Task item
Here is the task for the records below: repeat exactly the lines from the one with "right elbow: (604, 558)" to the one with "right ear: (538, 341)", both included, and nothing else.

===

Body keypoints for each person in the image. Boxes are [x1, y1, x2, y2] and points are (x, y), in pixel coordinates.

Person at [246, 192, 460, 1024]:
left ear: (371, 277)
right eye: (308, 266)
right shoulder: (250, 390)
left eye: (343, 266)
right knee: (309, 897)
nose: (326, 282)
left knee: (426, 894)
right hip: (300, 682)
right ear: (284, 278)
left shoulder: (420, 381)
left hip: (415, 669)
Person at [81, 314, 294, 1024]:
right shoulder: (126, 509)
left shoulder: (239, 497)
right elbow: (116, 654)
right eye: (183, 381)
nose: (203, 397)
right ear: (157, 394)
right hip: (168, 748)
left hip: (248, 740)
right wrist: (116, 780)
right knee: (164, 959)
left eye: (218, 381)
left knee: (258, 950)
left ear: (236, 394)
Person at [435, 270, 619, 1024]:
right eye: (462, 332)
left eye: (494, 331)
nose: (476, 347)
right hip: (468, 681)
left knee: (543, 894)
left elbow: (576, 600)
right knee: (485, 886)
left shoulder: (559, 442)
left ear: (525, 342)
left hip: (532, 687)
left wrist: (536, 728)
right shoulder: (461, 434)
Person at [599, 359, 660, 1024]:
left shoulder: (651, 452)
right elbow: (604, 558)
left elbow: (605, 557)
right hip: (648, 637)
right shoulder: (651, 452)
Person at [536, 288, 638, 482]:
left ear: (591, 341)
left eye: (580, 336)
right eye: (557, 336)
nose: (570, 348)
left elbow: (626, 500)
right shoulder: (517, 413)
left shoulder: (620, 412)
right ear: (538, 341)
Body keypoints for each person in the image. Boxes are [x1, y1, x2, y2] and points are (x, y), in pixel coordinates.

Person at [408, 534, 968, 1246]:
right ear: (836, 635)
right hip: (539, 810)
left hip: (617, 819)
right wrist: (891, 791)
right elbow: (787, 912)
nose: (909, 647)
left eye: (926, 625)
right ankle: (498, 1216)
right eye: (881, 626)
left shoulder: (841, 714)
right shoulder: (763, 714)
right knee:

===

Your solution
right elbow: (604, 558)
left elbow: (605, 557)
right hip: (648, 637)
right shoulder: (651, 452)
Person at [536, 288, 638, 482]:
left ear: (591, 341)
left eye: (580, 336)
right eye: (557, 336)
nose: (570, 348)
left elbow: (626, 500)
right shoulder: (517, 413)
left shoulder: (620, 412)
right ear: (538, 341)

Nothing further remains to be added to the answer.